Zhang Bin, former deputy director of transport bureau, in 2003 and 2004 embezzled 30,000 yuan from public accounts so Zhang would endorse his promotion to head of Shangzhou's administration office.

And two family planning officials took out bank loans to cover their bribery expenses.

'It was well-known among Shangzhou officials that to get promoted, you had to pay Zhang Gaiping. If not, you had no chance,' the China Youth Daily quoted an unnamed official as saying.

Zhang was arrested in April after another official, who was sentenced to 10 years' jail for taking bribes from a local gangster, was found to have 'bought' his position from Zhang for 15,000 yuan.

Before being appointed Shangzhou party chief in 2000, Zhang served as the city's mayor between 1999 and 2000, and Qindu district party head between 1997 and 1999.

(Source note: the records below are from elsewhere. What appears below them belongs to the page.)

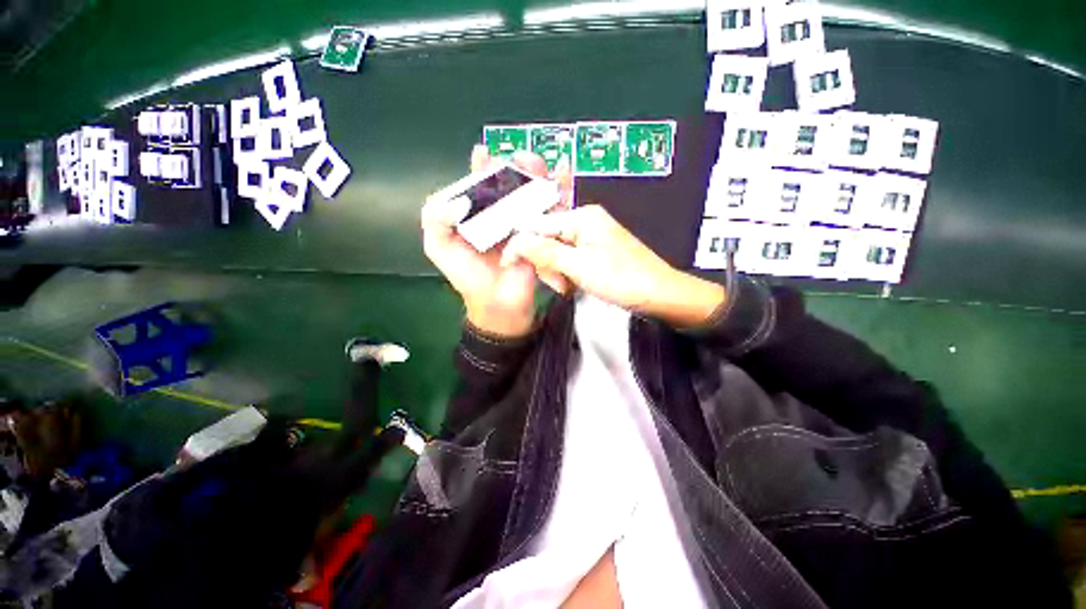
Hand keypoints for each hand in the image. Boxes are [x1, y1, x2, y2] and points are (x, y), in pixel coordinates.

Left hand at [421, 145, 572, 336]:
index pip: (478, 184)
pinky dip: (557, 192)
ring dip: (536, 174)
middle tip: (520, 159)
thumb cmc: (468, 276)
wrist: (498, 303)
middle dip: (514, 166)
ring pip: (530, 192)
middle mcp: (499, 214)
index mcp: (476, 214)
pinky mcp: (540, 233)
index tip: (484, 153)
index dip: (481, 167)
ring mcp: (522, 223)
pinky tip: (561, 176)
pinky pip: (549, 210)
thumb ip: (435, 219)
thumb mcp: (439, 248)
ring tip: (536, 164)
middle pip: (508, 183)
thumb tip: (457, 198)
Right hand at [502, 206, 726, 327]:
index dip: (521, 245)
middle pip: (547, 239)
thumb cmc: (621, 279)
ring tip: (568, 288)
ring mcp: (591, 237)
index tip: (507, 265)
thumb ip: (544, 252)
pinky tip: (573, 286)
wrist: (659, 296)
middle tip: (558, 285)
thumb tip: (514, 242)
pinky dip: (567, 274)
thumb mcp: (579, 266)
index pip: (538, 225)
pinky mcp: (595, 253)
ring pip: (557, 252)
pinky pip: (570, 260)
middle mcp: (585, 221)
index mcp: (582, 217)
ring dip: (556, 272)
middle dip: (546, 263)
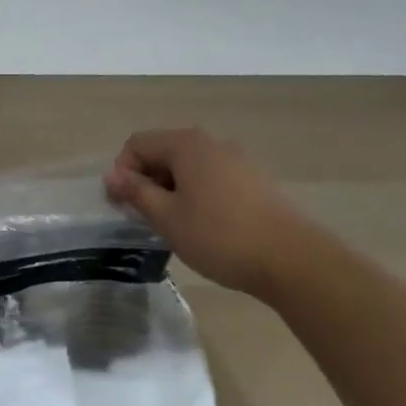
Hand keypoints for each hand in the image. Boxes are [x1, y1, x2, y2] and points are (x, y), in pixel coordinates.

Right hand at [105, 128, 312, 294]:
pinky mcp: (255, 181)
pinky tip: (205, 227)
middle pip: (163, 152)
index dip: (123, 173)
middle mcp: (211, 142)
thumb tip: (112, 175)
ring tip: (175, 225)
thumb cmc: (220, 236)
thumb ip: (136, 192)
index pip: (137, 144)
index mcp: (186, 144)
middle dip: (147, 181)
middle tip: (146, 218)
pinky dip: (197, 195)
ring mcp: (237, 160)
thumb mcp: (167, 218)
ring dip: (172, 190)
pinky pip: (212, 178)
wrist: (294, 262)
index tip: (123, 206)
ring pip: (188, 167)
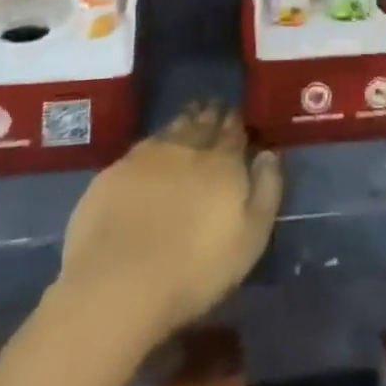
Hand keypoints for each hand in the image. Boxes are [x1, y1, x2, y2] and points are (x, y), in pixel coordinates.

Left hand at [58, 102, 282, 340]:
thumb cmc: (195, 270)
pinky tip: (154, 146)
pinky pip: (144, 144)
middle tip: (215, 105)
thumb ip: (266, 191)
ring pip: (173, 127)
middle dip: (211, 113)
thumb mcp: (250, 239)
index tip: (237, 113)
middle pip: (202, 123)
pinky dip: (155, 139)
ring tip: (191, 113)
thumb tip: (269, 153)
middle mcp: (187, 148)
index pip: (233, 132)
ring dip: (185, 119)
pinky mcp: (116, 170)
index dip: (236, 122)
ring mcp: (148, 155)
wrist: (119, 281)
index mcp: (222, 163)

She did not contest any of the charges against her and admitted to frittering away much of the money on bribing Beijing officials in the interests of her own career. Only three of 27 officials involved in the scandal have been arrested. The rest are still free and face no penalty.

And Zhang's case is not the only recent one of its kind.

Li Jiating, former governor of Yunnan province , was convicted in 2001 of taking more than 18 million yuan in bribes to promote dozens of officials. Last year, Ma De - former party secretary of Suihua , Heilongjiang province - was sentenced to death for taking more than 6 million yuan in bribes for promoting officials to important government posts during his 10 years in various government positions.

The Central Commission for Discipline Inspection announced on Wednesday that four senior officials in Guangxi , Guangdong, Sichuan and Shaanxi had been arrested or sentenced in the first six months of the year for giving and taking bribes. Zhang was the highest-ranking official of the group.

Political analyst Hu Xingdou, from the Beijing Institute of Technology, said a lack of supervision was the main reason Zhang could use her power to appoint people to official positions.

'A lack of supervision of top official leaders is still common in the government's internal structures,' Professor Hu said, adding that local governments often failed to punish corrupt officials efficiently.

'They usually only investigate and sentence the officials taking bribes, but seldom indict those officials offering bribes for their promotions,' he said.